Şu Demokrasi Sorunu

~ 03.09.2011, Ercan YEŞİLYURT ~
Demokrasi, biçimsel olarak halk egemenliğidir.
Halk, kendisini yönetecekleri doğrudan seçimle belirler. Seçilenler toplumu yerleşik mevcut kurum ve kurallara bağlı olarak yönetirler. Seçilenler halkın temsilcisidir, kral değildir, keyfi davranamazlar kuralların, dışında takdir yetkileri yoktur. Halka madem beni seçtiniz ben istediğim gibi davranırım, kuralları ben koyarım diyemez. Geleneksel olarak da göreve başlamadan önce, mevcut kurum ve kurallara bağlı kalacaklarına kürsüden yemin ederler.
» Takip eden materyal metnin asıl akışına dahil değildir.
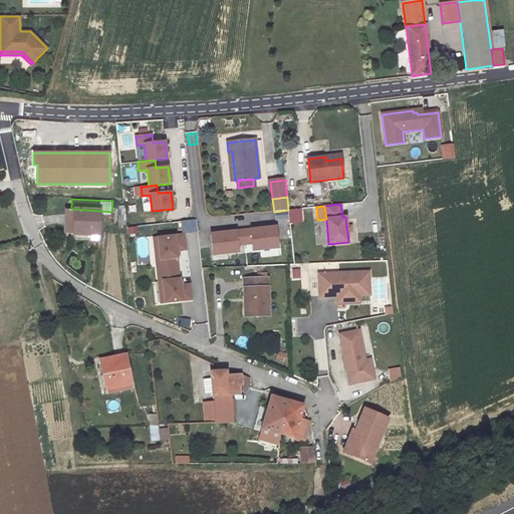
[(67,209),(66,234),(99,235),(100,211),(71,209),(67,209)]
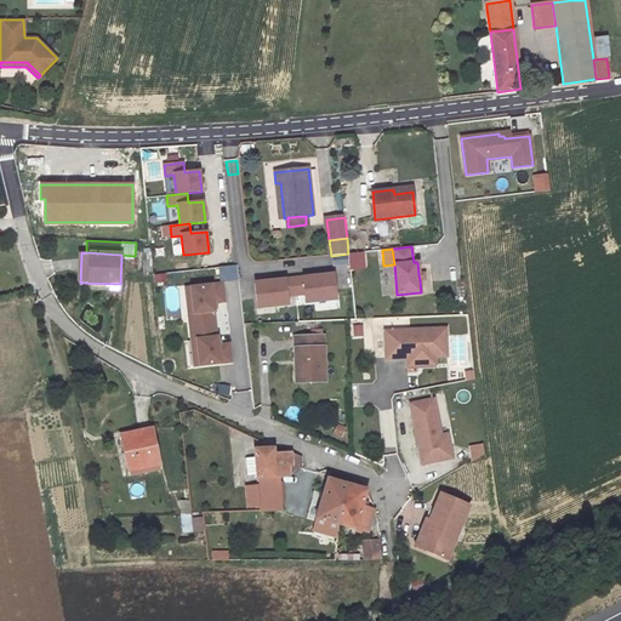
[(348,255),(349,271),(364,269),(363,254),(348,255)]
Temel hak ve özgürlükler yani demokrasi kendiliğinden elde edilmemiştir, yüzyıllarca ağır bedeller ödenerek bugüne gelinmiştir. O yüzden de demokrasinin asıl güvencesi gelişmiş halk sınıflarının hak ve özgürlüklerine bizzat sahip çıkmalarıdır. Demokraside her şey denetim altındadır. İdarenin her türlü eylem ve işlemi yargı denetimine tabidir. İdarece kanuni dayanağı olmayan hiçbir eylem ve harcama yapılamaz. Yönetenlerin yetkileri ne kadar sınırlanmışsa demokrasi o kadar güçlüdür.
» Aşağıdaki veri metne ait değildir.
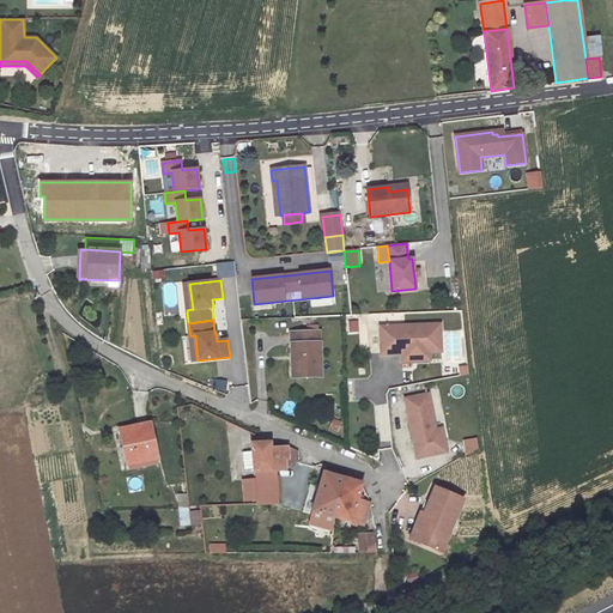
[(357,321),(345,323),(347,334),(358,332),(357,321)]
Tabii ki demokrasi, toplumun ekonomik gelişme düzeyine bağlıdır, milyonlarca insanın işsiz olduğu, çalışanlarının çoğunun 600 -700 lira ücret aldığı ülkemizde demokrasi olmaz. Devlette bile taşeronlara çalışan işçilerin hiçbiri sendikalı, örgütlü değil. Toplumun hiçbir alanında örgütlenme yok. Örgütsüz halk sınıflarının, bu biçimiyle hak ve özgürlüklerine sahip çıkarak devlet yönetimine ağırlıklarını koymaları mümkün değil.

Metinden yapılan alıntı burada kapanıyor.